----- Available data

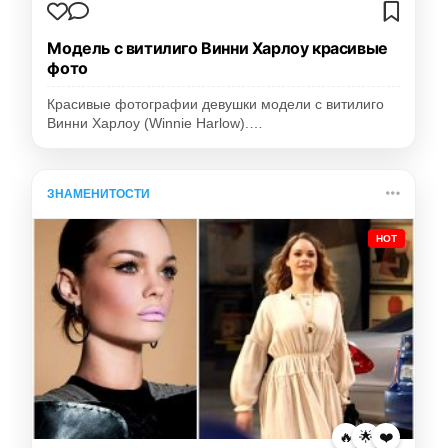
Модель с витилиго Винни Харлоу красивые
фото
Красивые фотографии девушки модели с витилиго
Винни Харлоу (Winnie Harlow).…
ЗНАМЕНИТОСТИ
HOT
🔥
🌟
❤️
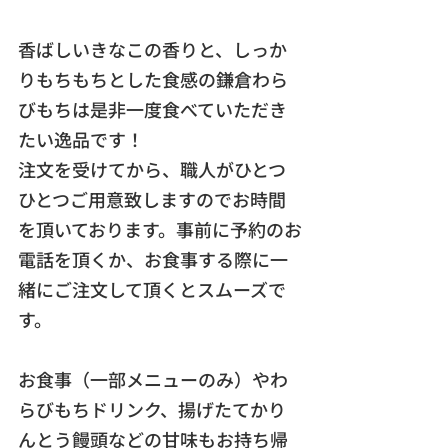
香ばしいきなこの香りと、しっか
りもちもちとした食感の鎌倉わら
びもちは是非一度食べていただき
たい逸品です！
注文を受けてから、職人がひとつ
ひとつご用意致しますのでお時間
を頂いております。事前に予約のお
電話を頂くか、お食事する際に一
緒にご注文して頂くとスムーズで
す。
お食事（一部メニューのみ）やわ
らびもちドリンク、揚げたてかり
んとう饅頭などの甘味もお持ち帰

----------

▶ Goal of the exercise
Output these and nothing else: the lines from the one holding "緒にご注文して頂くとスムーズで" through the final line of the entries above, exactly as they appear.

▶ Answer below
緒にご注文して頂くとスムーズで
す。
お食事（一部メニューのみ）やわ
らびもちドリンク、揚げたてかり
んとう饅頭などの甘味もお持ち帰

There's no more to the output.